Enter a search string in the below text box:
obama


Unnamed: 0,Topic
0,Barack Obama
1,Kenneth D. Thompson
2,Jonathan Alter
3,Samantha Power
4,John D. McCormick
5,Robert Gibbs
6,Eric Holder
7,Joe the Plumber
8,Steve Schale
9,Batton Lash


Choose a topic using the number listed beside the topic
0
barack hussein obama ii brk husen bm born august 4 1961 is the 44th and current president of the united states and the first african american to hold the office born in honolulu hawaii obama is a graduate of columbia university and harvard law school where he served as president of the harvard law review he was a community organizer in chicago before earning his law degree he worked as a civil rights attorney and taught constitutional law at the university of chicago law school from 1992 to 2004 he served three terms representing the 13th district in the illinois senate from 1997 to 2004 running unsuccessfully for the united states house of representatives in 2000in 2004 obama received national attention during his campaign to represent illinois in the united states senate with his victory in the march democratic party primary his keynote address at the democratic national convention in july and his election to the senate in nov

Unnamed: 0,Topic
1,Joe Biden
2,Hillary Rodham Clinton
3,Samantha Power
4,Eric Stern (politician)
5,George W. Bush
6,John McCain
7,Artur Davis
8,Henry Waxman
9,Jeff Sessions


Enter your choice. Enter Q to quit
2
hillary diane rodham clinton hlri dan rdm klntn born october 26 1947 is a former united states secretary of state us senator and first lady of the united states from 2009 to 2013 she was the 67th secretary of state serving under president barack obama she previously represented new york in the us senate 2001 to 2009 before that as the wife of the 42nd president of the united states bill clinton she was first lady from 1993 to 2001 in the 2008 election clinton was a leading candidate for the democratic presidential nominationa native of illinois hillary rodham was the first student commencement speaker at wellesley college in 1969 and earned a jd from yale law school in 1973 after a brief stint as a congressional legal counsel she moved to arkansas and married bill clinton in 1975 rodham cofounded arkansas advocates for children and families in 1977 in 1978 she became the first female chair of the legal services corporation and in 1979 the first fema

Unnamed: 0,Topic
1,Bill Clinton
2,Ann Lewis
3,Barack Obama
4,Melanne Verveer
5,Jill Alper
6,Vanessa Gilmore
7,Sheila Widnall
8,L. Jean Lewis
9,Samantha Power


Enter your choice. Enter Q to quit
q


In the above set of program execution, we retrieved documents related to "Obama" first (we searched the documents for the word Obama, and the system has displayed the related documents. We chose the choice 0 for Barak Obama). The system has displayed the text related to Barak Obama, and also displayed some more topics (related to Barak Obama). The we chose the topic related to Hillary Clinton. This choice has displayed text related to Hillary Clintol, along with some related topics. We finally quit the system by entering "q".

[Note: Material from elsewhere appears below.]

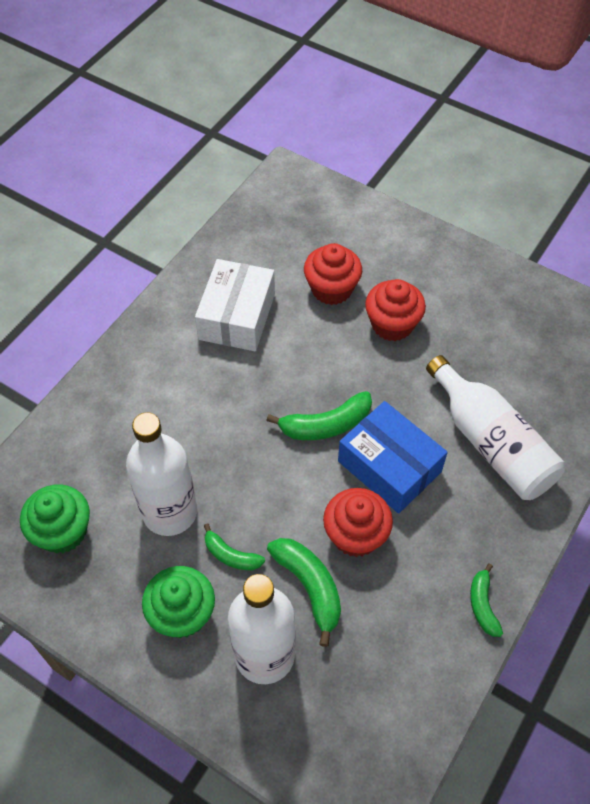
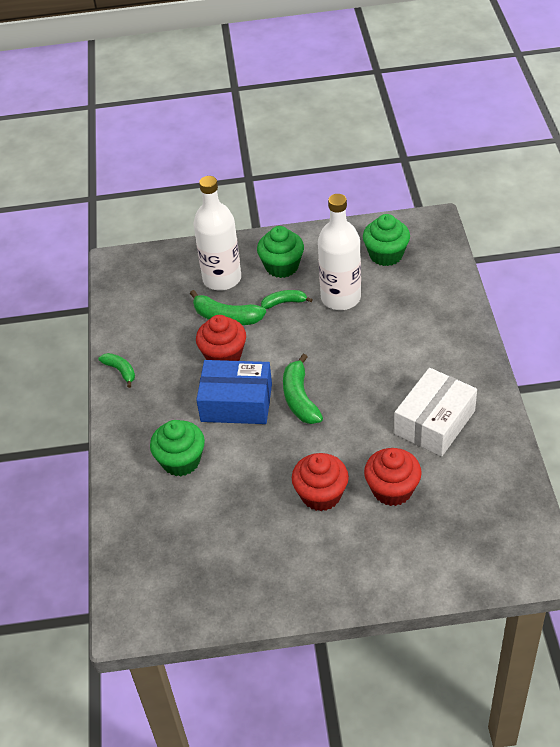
camera: 145 degrees right, 10 degrees down
(237, 316) = (434, 422): white box -> white box turned 60 degrees clockwise
(326, 425) = (300, 398): green banana -> green banana turned 45 degrees counterclockwise
(491, 443) = (181, 461): white bottle -> green cupcake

With two simple algorithms (TF-IDF and KNN), we are able to construct a decent document retrieval system. As a part of future work, we would like to work on the following:

1. Use python's NLTK (Natural Language Tool Kit) to match the text, instead of TF-IDF algorithm, and compare the performances.
2. Create a better GUI to perform testing.
3. Perform the clustering of data using K Means clustering with/without transforming the data using PCA (Principal Component Analysis), and understand if PCA improves clustering of data.
4. Fit a supervised learning algorithm to accurately predict the cluster to which a document belongs to.
4. Improve the quality (and run-time) of suggested topics by searching the related topics within the relevant cluster.

## Conclusion

In this project we performed the following:
1. Built a manual function to find the TF-IDF for a set of documents
2. Found the run times of manual execution and in-built sklearn packages to calculate the TF-IDF values of a set of documents
3. Built a document retrieval system on persons data set (from wikipedia), based on TF-IDF concept and KNN method.